Visual Generation in the New Era: Atomic to Agentic World Modeling
arXiv: 2604.28185 · paper · HF Tier: 3 — visual generation survey / taxonomy Raw: ../../raw/huggingface/2026-05-01-visual-generation-new-era-evolution-atomic-mapping-agentic-world.md
TL;DR
A taxonomy paper that argues visual generation has progressed from appearance synthesis to intelligent generation — visuals grounded in structure, dynamics, domain knowledge, and causal relations. Five-level taxonomy: Atomic Generation → Conditional Generation → In-Context Generation → Agentic Generation → World-Modeling Generation. Each level nests prior capabilities and adds a qualitatively new one. Drivers: diffusion-to-flow-matching, unified understanding+generation, improved visual representations, SFT and preference-based post-training, reward modeling, large-scale data curation, sampling acceleration. Pairs the taxonomy with stress tests and case studies that map failure modes to taxonomy levels.
Why this is useful
The taxonomy is genuinely informative as a navigational structure for the visual-generation space. Most current models are stuck at Conditional or In-Context Generation; "Agentic" and "World-Modeling" are aspirational. Useful for placing today's papers (PhyCo physics priors → Conditional+; X-WAM 4D world action → World-Modeling beginnings).
Connection to prior wiki
- PhyCo (05-01) lands at Conditional Generation with physical-property maps as conditioning.
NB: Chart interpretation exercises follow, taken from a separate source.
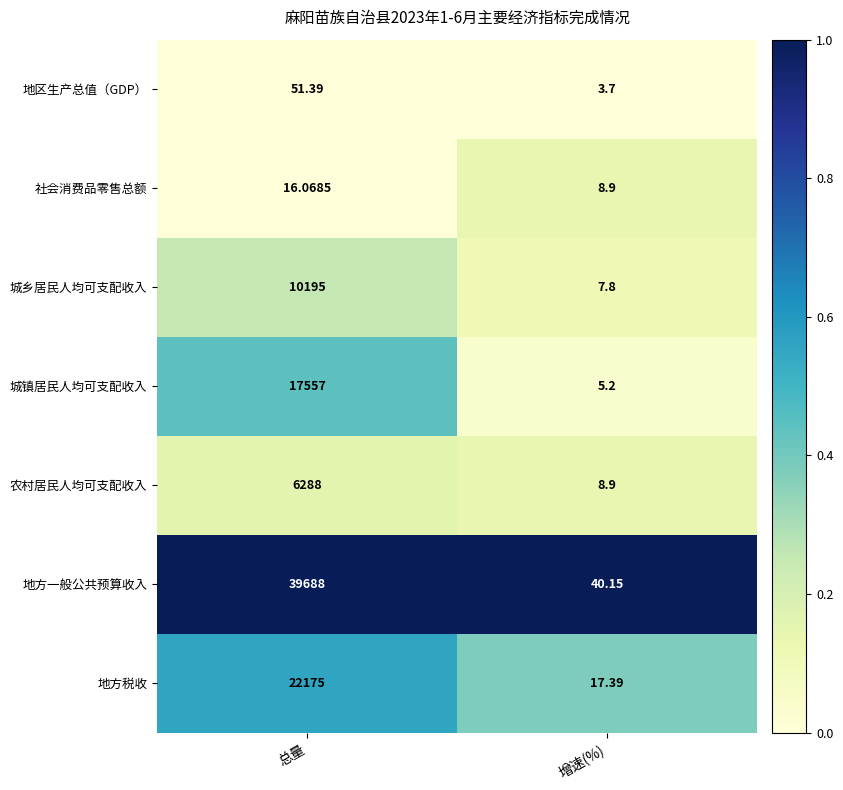

How many data points does each series have?

2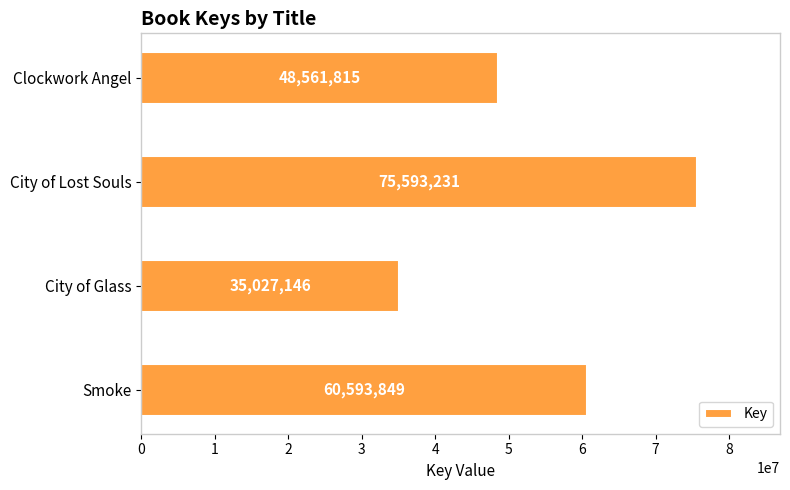

What is the sum of all values?

219776041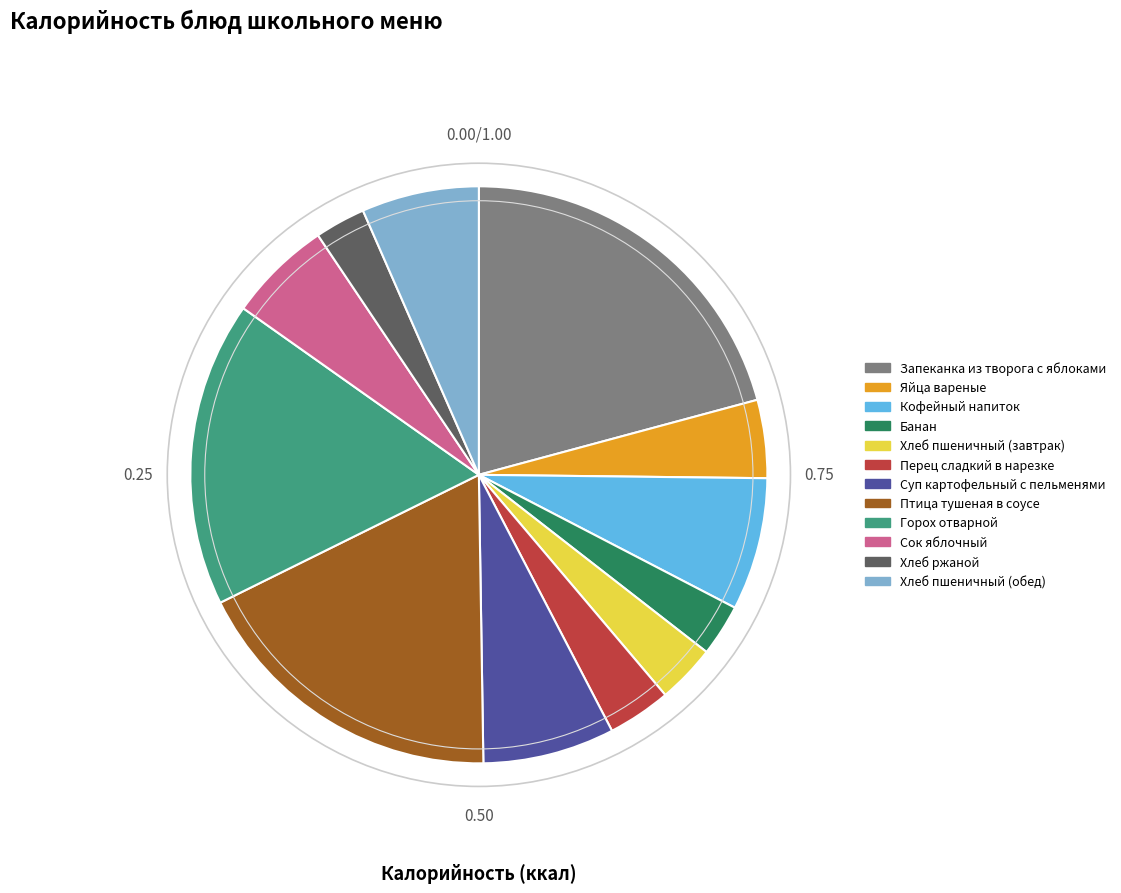

Does Банан account for over 50% of the chart?

No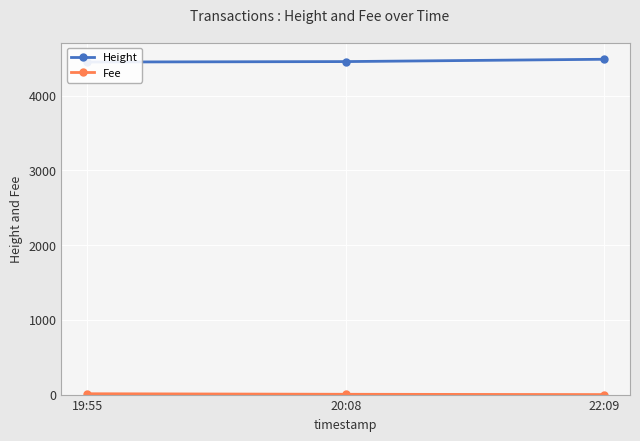

Which series has the widest spread of values?

Height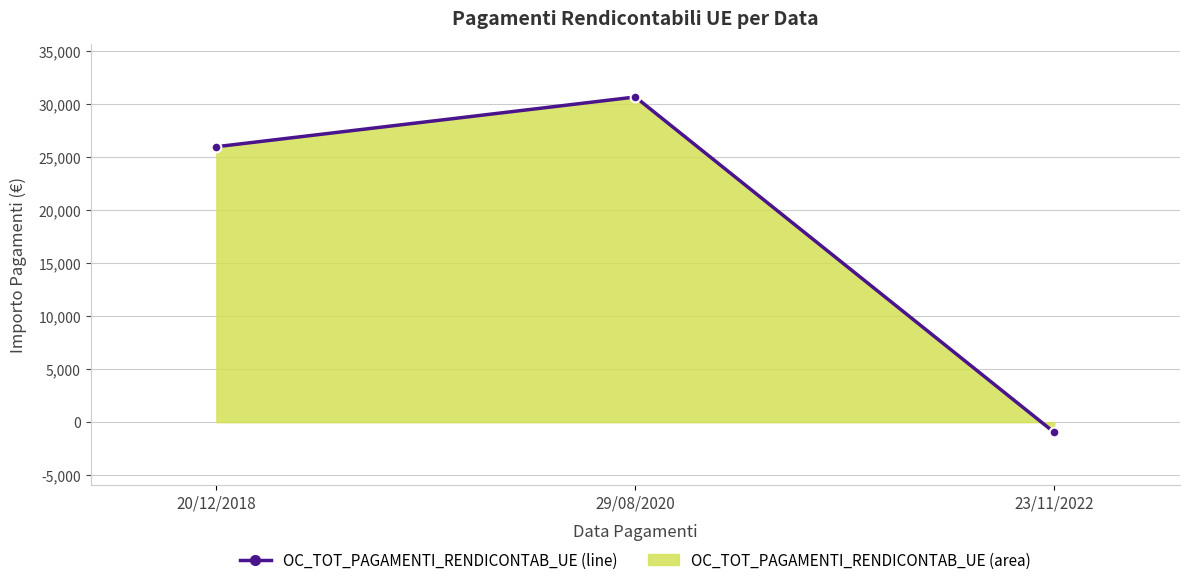

Which category has the lowest value across all series?

23/11/2022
- X-WAM (04-30) is closer to World-Modeling Generation with 4D dynamics and action coupling.
- Seedance 2 (04-16) / GLM-5V-Turbo (04-30) sit at In-Context Generation with multimodal inputs.
- Agentic Generation is largely empty in today's literature — the level the field has not credibly reached.
Research angle
Taxonomy papers are useful for placing work, less useful for driving it. The interesting consequence: the gap between current models (Conditional / In-Context) and Agentic / World-Modeling is the explicit research target the survey identifies. Whoever builds the first credible Agentic Generation system (visual generator with persistent state and closed-loop feedback) sets the next level.